Are we asked now to elect the comedian-in-chief, or what? The "a-ha!" moment of insight has morphed into the ha-ha moment of interpretation. We've advanced from obsession with Hillary's cleavage to revulsion at her cackle. She once told reporters traveling with her, "You guys keep telling me to lighten up and be fun." She thought we were aching for a laugh track.
Bill Clinton goes on and on with Tim Russert on "Meet the Press" about what a great one-liner his wife delivered in a Democratic debate. "I thought that the moment was great," he said. "I thought it was the defining moment of the debate." Bill's defining moments are not necessarily the moments the rest of us relish.
Rudy Giuliani's comedy routine with a cell phone and his wife as straight woman is no better. We could update a famous line as first delivered by Molly to Fibber McGee in the classic radio show of the '40s. "'taint funny, Giuliani."
Fred Thompson is berated on the front page of the New York Times for not lighting sparks: "He told no jokes." The poor guy. He not only got no laughs, he had to beg for polite applause.
Politics is always about performance and never more than now, with the media, redefined, stretching across airwaves, television networks and the Internet. But do we really need politicians to activate our funny bones? If so, we could dispense with public-opinion polls and install a laugh-o-meter on the telly and let the best joke win.
Everybody likes a good joke told well, and if it reflects spontaneous real wit, all the better. But Hillary and Rudy are canned, a guy and a doll condescending to the voter with a short attention span. There's no question that the guitar-playing, wise-cracking Mike Huckabee, the onetime Baptist preacher and former governor of Arkansas, has moved up in the polls because he's occasionally entertaining. (The best preachers usually are.) Getting Republicans to laugh is a formidable accomplishment, particularly now that Republicans don't have a lot to laugh about.
Because most of us demand a sense of humor to humanize presidents, unfunny things can pass for humor in Washington.
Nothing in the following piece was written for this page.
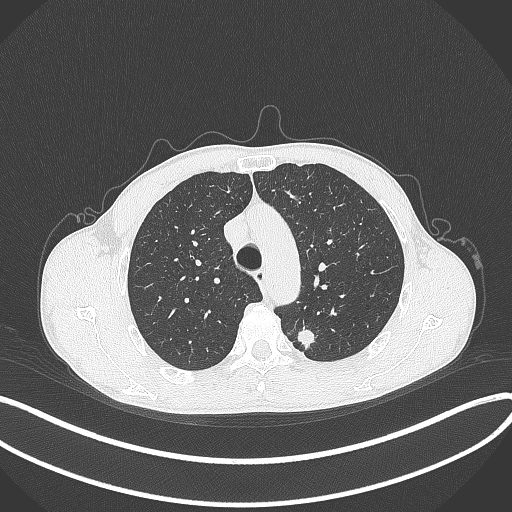
Chest CT, one axial slice. Slice 298 of 429 in the series (ordered by position). Reconstruction kernel B70f. 120 kVp. Lung window (W 1500 / L -600 HU). 512 × 512 image matrix, field of view 400 × 400 mm. Male patient, age 51 years. Case-level facts recorded for this patient, not image findings: clinical TNM (as recorded): T2a N1 M1.
Annotated regions visible in this slice (bounding box drawn by a radiologist):
- lung tumour (recorded histology: adenocarcinoma): box from (x=292, y=319) to (x=320, y=353) px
That's why presidents (with good script writers) go out of their way to laugh at themselves at least once or twice. George W. Bush entertained one press dinner a few years ago with a slide of himself looking under the furniture in the Oval Office, saying: "Those weapons of mass destruction have got to be here somewhere."
Gerald Ford, a good athlete as a young man, was mimicked mercilessly by Chevy Chase on "Saturday Night Live" as a clumsy oaf after he slipped walking down the steps of Air Force One. He joined in the spirit of the moment -- falling down mimicking Chevy Chase falling down mimicking him falling down.